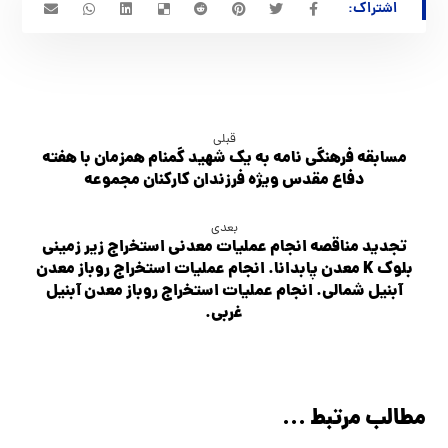
قبلی
مسابقه فرهنگي نامه به يك شهيد گمنام همزمان با هفته
دفاع مقدس ويژه فرزندان كاركنان مجموعه
بعدی
تجدید مناقصه انجام عمليات معدني استخراج زير زميني
بلوك K معدن پابدانا. انجام عمليات استخراج روباز معدن
آبنیل شمالی. انجام عمليات استخراج روباز معدن آبنیل
غربی.
مطالب مرتبط ...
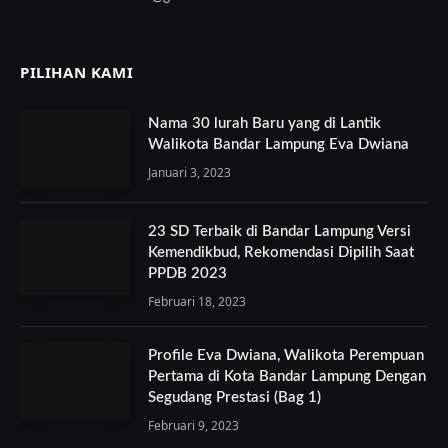
PILIHAN KAMI
Nama 30 lurah Baru yang di Lantik
Walikota Bandar Lampung Eva Dwiana
Januari 3, 2023
23 SD Terbaik di Bandar Lampung Versi
Kemendikbud, Rekomendasi Dipilih Saat
PPDB 2023
Februari 18, 2023
Profile Eva Dwiana, Walikota Perempuan
Pertama di Kota Bandar Lampung Dengan
Segudang Prestasi (Bag 1)
Februari 9, 2023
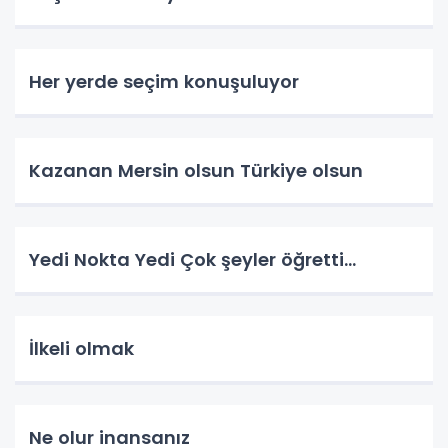
Her yerde seçim konuşuluyor
Kazanan Mersin olsun Türkiye olsun
Yedi Nokta Yedi Çok şeyler öğretti…
İlkeli olmak
Ne olur inansanız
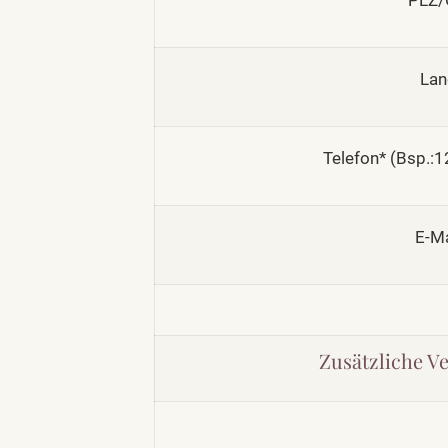
PLZ/O
Lan
Telefon* (Bsp.:
E-Ma
Zusätzliche V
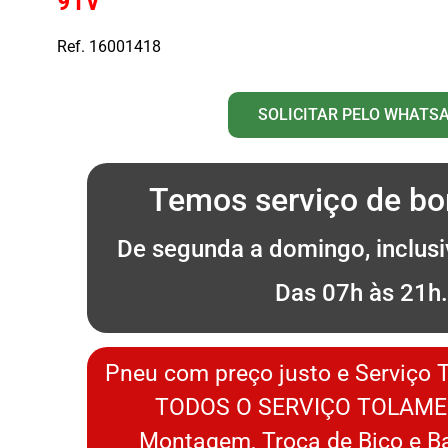
91V
Ref. 16001418
SOLICITAR PELO WHATS
Temos serviço de bor
De segunda a domingo, inclusi
Das 07h às 21h
Pneu com preço justo e Serviço 
TODOS O SERVIÇO TOLAME
Montagem, Troca de Bico e 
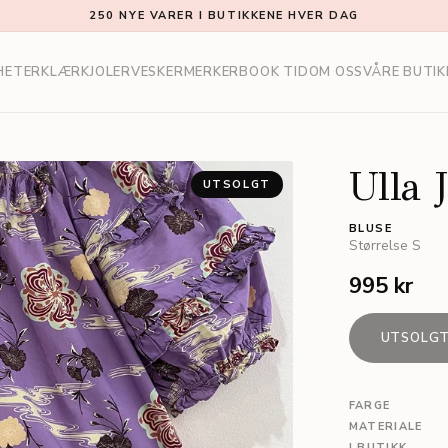
250 NYE VARER I BUTIKKENE HVER DAG
HETER
KLÆR
KJOLER
VESKER
MERKER
BOOK TID
OM OSS
VÅRE BUTIK
Ulla 
UTSOLGT
BLUSE
Størrelse
S
995 kr
UTSOLG
FARGE
MATERIALE
I BUTIKK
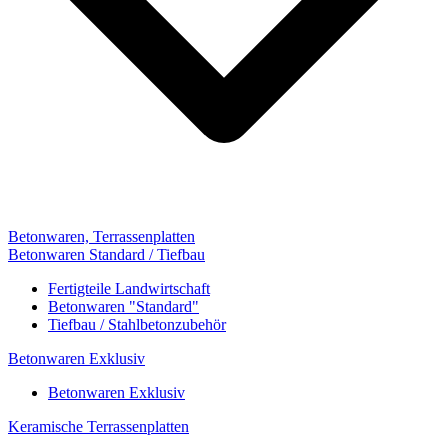
Betonwaren, Terrassenplatten
Betonwaren Standard / Tiefbau
Fertigteile Landwirtschaft
Betonwaren "Standard"
Tiefbau / Stahlbetonzubehör
Betonwaren Exklusiv
Betonwaren Exklusiv
Keramische Terrassenplatten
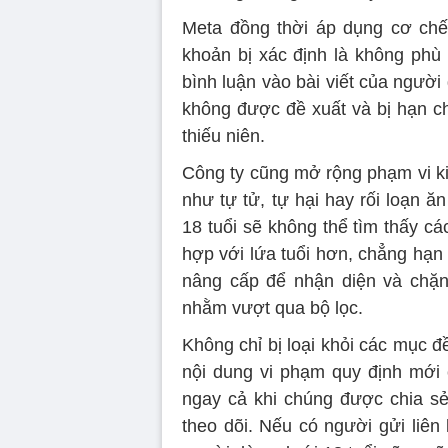
Meta đồng thời áp dụng cơ chế 
khoản bị xác định là không phù 
bình luận vào bài viết của người
không được đề xuất và bị hạn ch
thiếu niên.
Công ty cũng mở rộng phạm vi ki
như tự tử, tự hại hay rối loạn 
18 tuổi sẽ không thể tìm thấy c
hợp với lứa tuổi hơn, chẳng hạn
nâng cấp để nhận diện và chặn 
nhằm vượt qua bộ lọc.
Không chỉ bị loại khỏi các mục 
nội dung vi phạm quy định mới c
ngay cả khi chúng được chia sẻ
theo dõi. Nếu có người gửi liên 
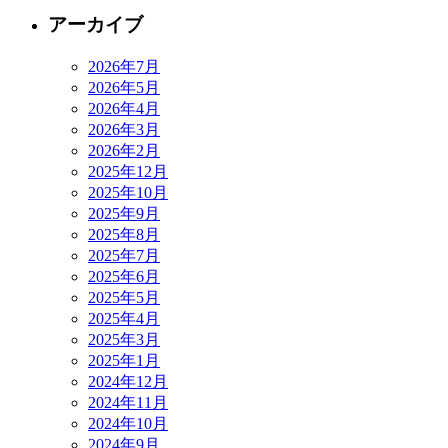
アーカイブ
2026年7月
2026年5月
2026年4月
2026年3月
2026年2月
2025年12月
2025年10月
2025年9月
2025年8月
2025年7月
2025年6月
2025年5月
2025年4月
2025年3月
2025年1月
2024年12月
2024年11月
2024年10月
2024年9月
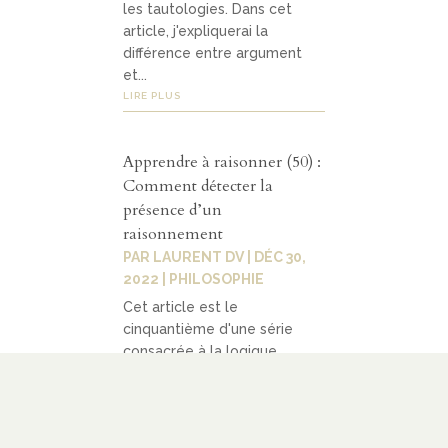
les tautologies. Dans cet
article, j'expliquerai la
différence entre argument
et...
LIRE PLUS
Apprendre à raisonner (50) :
Comment détecter la
présence d’un
raisonnement
PAR
LAURENT DV
|
DÉC 30,
2022
|
PHILOSOPHIE
Cet article est le
cinquantième d'une série
consacrée à la logique
classique (ou aristotélicienne,
c'est-à-dire développée par
Aristote). Dans le quarante-
neuvième, j'ai présenté les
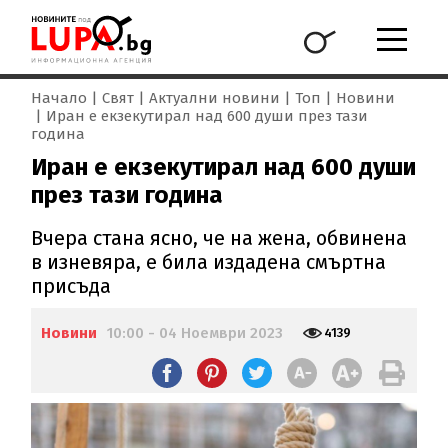
Начало
Свят
Актуални новини
Топ
Новини
Иран е екзекутирал над 600 души през тази
година
Иран е екзекутирал над 600 души
през тази година
Вчера стана ясно, че на жена, обвинена
в изневяра, е била издадена смъртна
присъда
Новини
10:00 - 04 Ноември 2023
4139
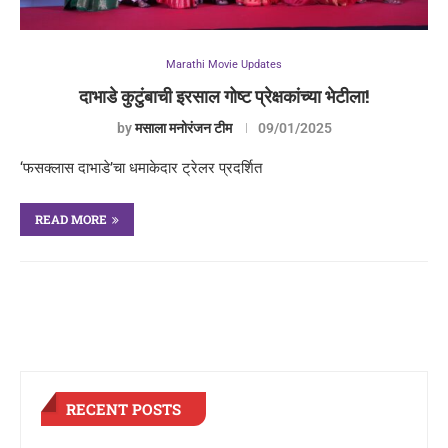
Marathi Movie Updates
दाभाडे कुटुंबाची इरसाल गोष्ट प्रेक्षकांच्या भेटीला!
by
मसाला मनोरंजन टीम
09/01/2025
‘फसक्लास दाभाडे’चा धमाकेदार ट्रेलर प्रदर्शित
READ MORE
RECENT POSTS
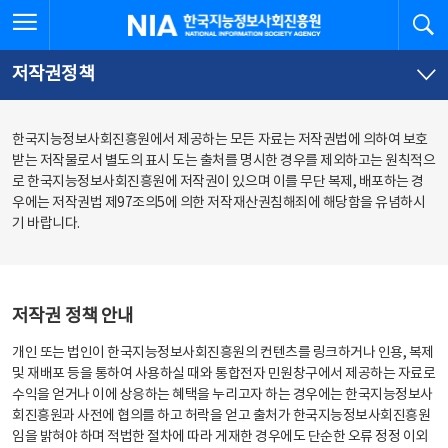
본
전
전체메뉴 열기
검
한국지능정보사회진흥원
문
체
바
메
로
뉴
가
바
저작권정책
기
로
가
기
한국지능정보사회진흥원에서 제공하는 모든 자료는 저작권법에 의하여 보호
받는 저작물로서 별도의 표시 도는 출처를 명시한 경우를 제외하고는 원칙적으
로 한국지능정보사회진흥원에 저작권이 있으며 이를 무단 복제, 배포하는 경
우에는 저작권법 제97조의5에 의한 저작재산권침해죄에 해당함을 유념하시
기 바랍니다.
저작권 정책 안내
개인 또는 법인이 한국지능정보사회진흥원의 컨텐츠를 링크하거나 인용, 복제
및 재배포 등을 통하여 사용하실 때와 통합전자 민원창구에서 제공하는 자료로
수익을 얻거나 이에 상응하는 혜택을 누리고자 하는 경우에는 한국지능정보사
회진흥원과 사전에 협의를 하고 허락을 얻고 출처가 한국지능정보사회진흥원
임을 밝혀야 하며 적법한 절차에 따라 게재한 경우에도 단순한 오류 정정 이외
———
● Requirement
Write out each record exactly as shown, but not its pictures.

● Answer for this exercise
قبلی
مسابقه فرهنگي نامه به يك شهيد گمنام همزمان با هفته
دفاع مقدس ويژه فرزندان كاركنان مجموعه
بعدی
تجدید مناقصه انجام عمليات معدني استخراج زير زميني
بلوك K معدن پابدانا. انجام عمليات استخراج روباز معدن
آبنیل شمالی. انجام عمليات استخراج روباز معدن آبنیل
غربی.
مطالب مرتبط ...
PILIHAN KAMI
Nama 30 lurah Baru yang di Lantik
Walikota Bandar Lampung Eva Dwiana
Januari 3, 2023
23 SD Terbaik di Bandar Lampung Versi
Kemendikbud, Rekomendasi Dipilih Saat
PPDB 2023
Februari 18, 2023
Profile Eva Dwiana, Walikota Perempuan
Pertama di Kota Bandar Lampung Dengan
Segudang Prestasi (Bag 1)
Februari 9, 2023
Her yerde seçim konuşuluyor
Kazanan Mersin olsun Türkiye olsun
Yedi Nokta Yedi Çok şeyler öğretti…
İlkeli olmak
Ne olur inansanız
PLZ/O
Lan
Telefon* (Bsp.:
E-Ma
Zusätzliche V
91V
Ref. 16001418
SOLICITAR PELO WHATS
Temos serviço de bor
De segunda a domingo, inclusi
Das 07h às 21h
Pneu com preço justo e Serviço 
TODOS O SERVIÇO TOLAME
Montagem, Troca de Bico e 
250 NYE VARER I BUTIKKENE HVER DAG
HETER
KLÆR
KJOLER
VESKER
MERKER
BOOK TID
OM OSS
VÅRE BUTIK
Ulla 
UTSOLGT
BLUSE
Størrelse
S
995 kr
UTSOLG
FARGE
MATERIALE
I BUTIKK
Betonwaren, Terrassenplatten
Betonwaren Standard / Tiefbau
Fertigteile Landwirtschaft
Betonwaren "Standard"
Tiefbau / Stahlbetonzubehör
Betonwaren Exklusiv
Betonwaren Exklusiv
Keramische Terrassenplatten
Meta đồng thời áp dụng cơ chế 
khoản bị xác định là không phù 
bình luận vào bài viết của người
không được đề xuất và bị hạn ch
thiếu niên.
Công ty cũng mở rộng phạm vi ki
như tự tử, tự hại hay rối loạn 
18 tuổi sẽ không thể tìm thấy c
hợp với lứa tuổi hơn, chẳng hạn
nâng cấp để nhận diện và chặn 
nhằm vượt qua bộ lọc.
Không chỉ bị loại khỏi các mục 
nội dung vi phạm quy định mới c
ngay cả khi chúng được chia sẻ
theo dõi. Nếu có người gửi liên 
アーカイブ
2026年7月
2026年5月
2026年4月
2026年3月
2026年2月
2025年12月
2025年10月
2025年9月
2025年8月
2025年7月
2025年6月
2025年5月
2025年4月
2025年3月
2025年1月
2024年12月
2024年11月
2024年10月
2024年9月
les tautologies. Dans cet
article, j'expliquerai la
différence entre argument
et...
LIRE PLUS
Apprendre à raisonner (50) :
Comment détecter la
présence d’un
raisonnement
PAR
LAURENT DV
|
DÉC 30,
2022
|
PHILOSOPHIE
Cet article est le
cinquantième d'une série
consacrée à la logique
classique (ou aristotélicienne,
c'est-à-dire développée par
Aristote). Dans le quarante-
neuvième, j'ai présenté les
Начало
Свят
Актуални новини
Топ
Новини
Иран е екзекутирал над 600 души през тази
година
Иран е екзекутирал над 600 души
през тази година
Вчера стана ясно, че на жена, обвинена
в изневяра, е била издадена смъртна
присъда
Новини
10:00 - 04 Ноември 2023
4139
Marathi Movie Updates
दाभाडे कुटुंबाची इरसाल गोष्ट प्रेक्षकांच्या भेटीला!
by
मसाला मनोरंजन टीम
09/01/2025
‘फसक्लास दाभाडे’चा धमाकेदार ट्रेलर प्रदर्शित
READ MORE
RECENT POSTS
본
전
전체메뉴 열기
검
한국지능정보사회진흥원
문
체
바
메
로
뉴
가
바
저작권정책
기
로
가
기
한국지능정보사회진흥원에서 제공하는 모든 자료는 저작권법에 의하여 보호
받는 저작물로서 별도의 표시 도는 출처를 명시한 경우를 제외하고는 원칙적으
로 한국지능정보사회진흥원에 저작권이 있으며 이를 무단 복제, 배포하는 경
우에는 저작권법 제97조의5에 의한 저작재산권침해죄에 해당함을 유념하시
기 바랍니다.
저작권 정책 안내
개인 또는 법인이 한국지능정보사회진흥원의 컨텐츠를 링크하거나 인용, 복제
및 재배포 등을 통하여 사용하실 때와 통합전자 민원창구에서 제공하는 자료로
수익을 얻거나 이에 상응하는 혜택을 누리고자 하는 경우에는 한국지능정보사
회진흥원과 사전에 협의를 하고 허락을 얻고 출처가 한국지능정보사회진흥원
임을 밝혀야 하며 적법한 절차에 따라 게재한 경우에도 단순한 오류 정정 이외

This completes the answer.